» **About this task**
Return the part of the PAWS file-permissions discussion below that runs from "Is it possible" to "the QuickStatements export.", copied word for word.

» **Text for analysis**

"""

Is it possible to have non-public files on PAWS?
Otherwise, I suppose direct Wikidata editing should be disabled, and users would have to make edits through the QuickStatements export.
Side note, @Bouzinac has all but guessed this vulnerability over at https://www.wikidata.org/wiki/Wikidata_talk:Tools/OpenRefine#OpenRefine_now_available_on_PAWS%21, I suggest reaching out to prevent any further public speculation.
It should be possible. But we'd probably need to automate file permissions on the workspace.json file.
Side note, @Bouzinac has all but guessed this vulnerability over at https://www.wikidata.org/wiki/Wikidata_talk:Tools/OpenRefine#OpenRefine_now_available_on_PAWS%21, I suggest reaching out to prevent any further public speculation.
I already have sent him an email (and this is indeed how how I found the problem).
This is not a security issue with PAWS. The file is world-readable. I changed that one to not be world readable. If you open a shell in PAWS and use chmod 600 workspace.json it will fix this.
@VIGNERON Openrefine is changing the files to world-readable somehow. I don't know why yet, but it should not be used until this is fixed. Please stop using it. We will remove it from PAWS until this is sorted out.

"""

» **Dataset content**
"""

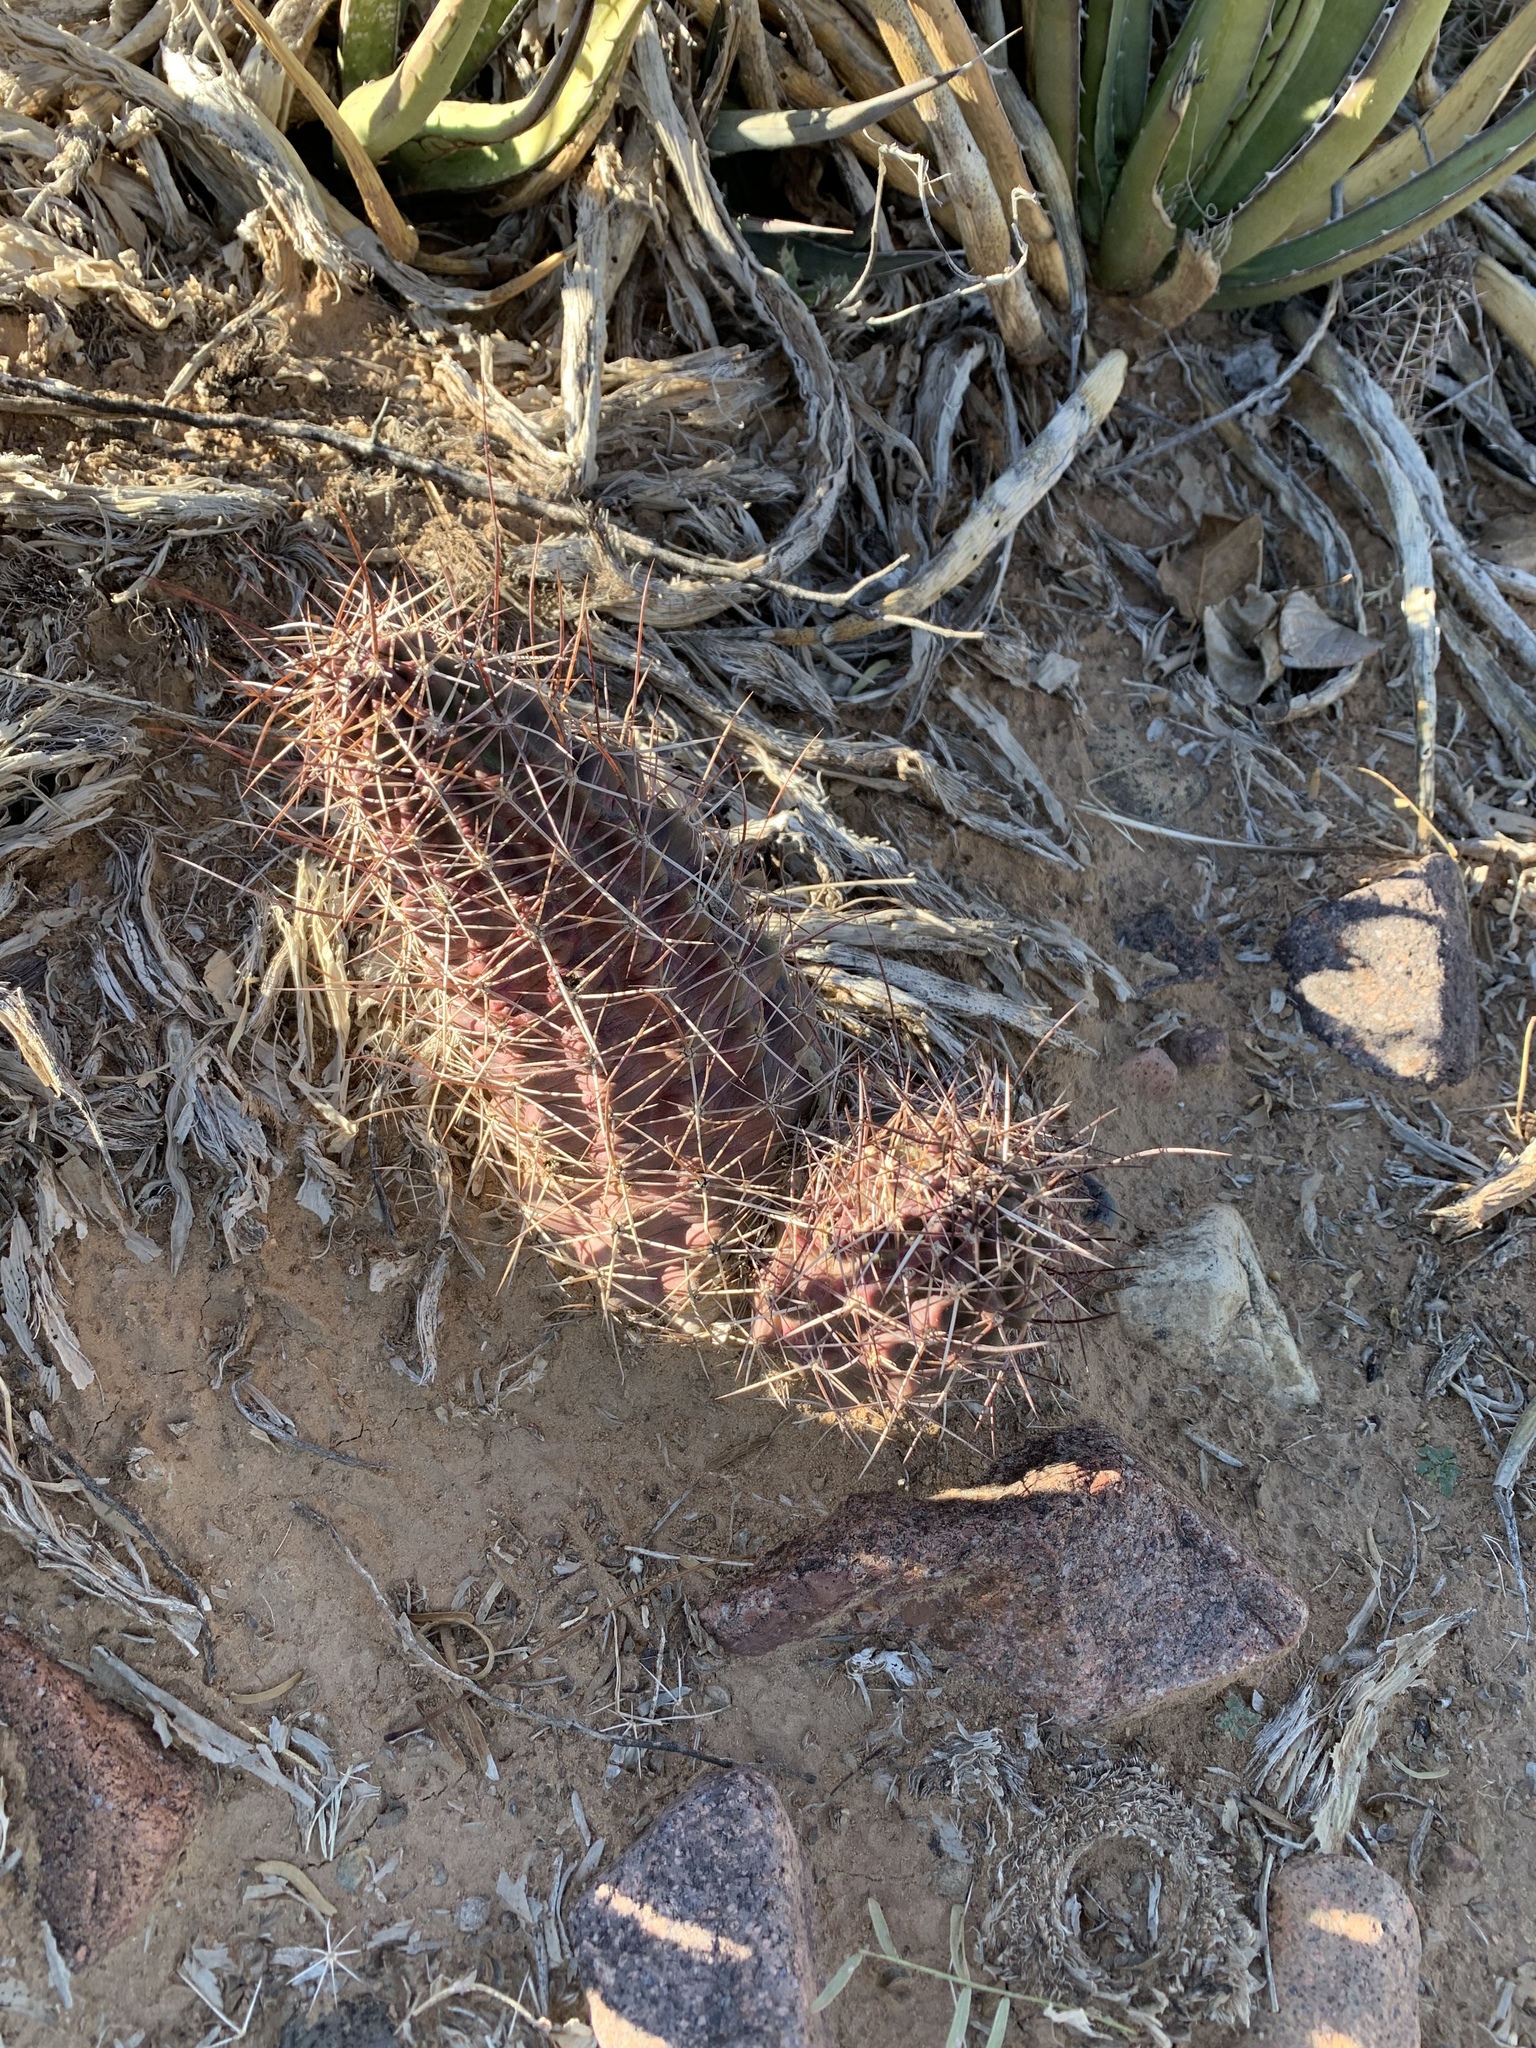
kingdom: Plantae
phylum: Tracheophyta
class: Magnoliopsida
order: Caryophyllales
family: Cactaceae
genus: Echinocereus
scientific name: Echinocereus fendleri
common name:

"""
"""

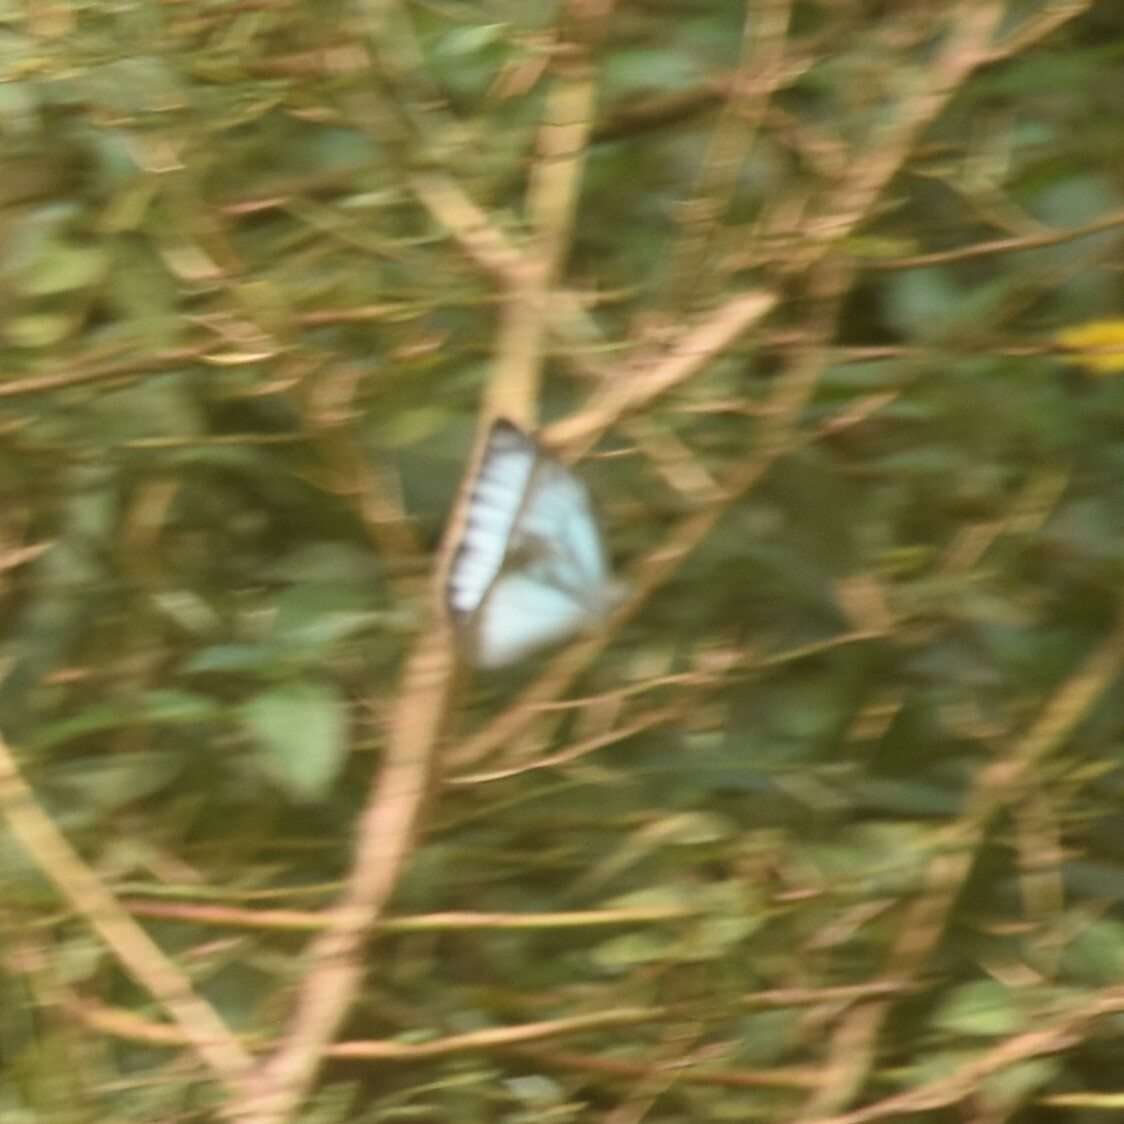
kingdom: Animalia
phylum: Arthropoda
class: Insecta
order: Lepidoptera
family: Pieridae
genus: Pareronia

"""
"""

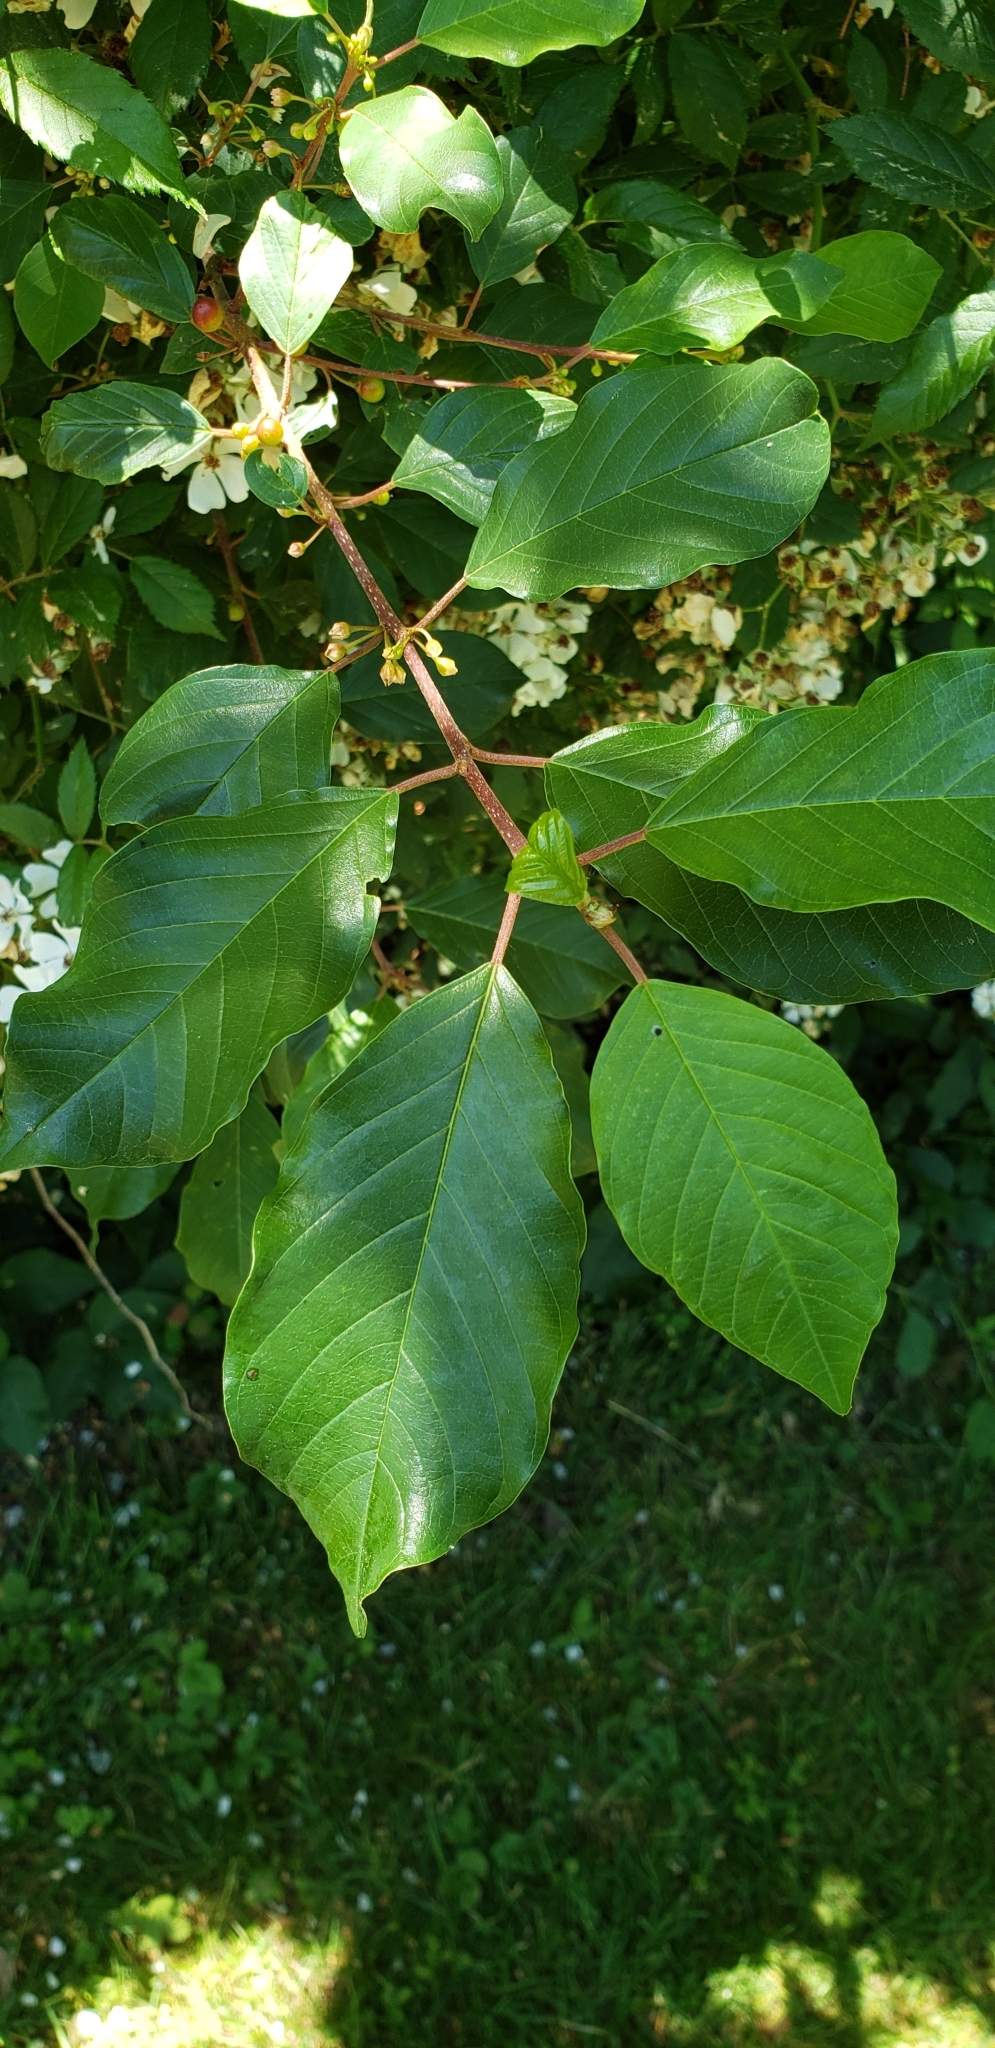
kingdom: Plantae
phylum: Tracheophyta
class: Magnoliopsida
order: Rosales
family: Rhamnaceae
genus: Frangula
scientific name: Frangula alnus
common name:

"""

» **Written answer**
Is it possible to have non-public files on PAWS?
Otherwise, I suppose direct Wikidata editing should be disabled, and users would have to make edits through the QuickStatements export.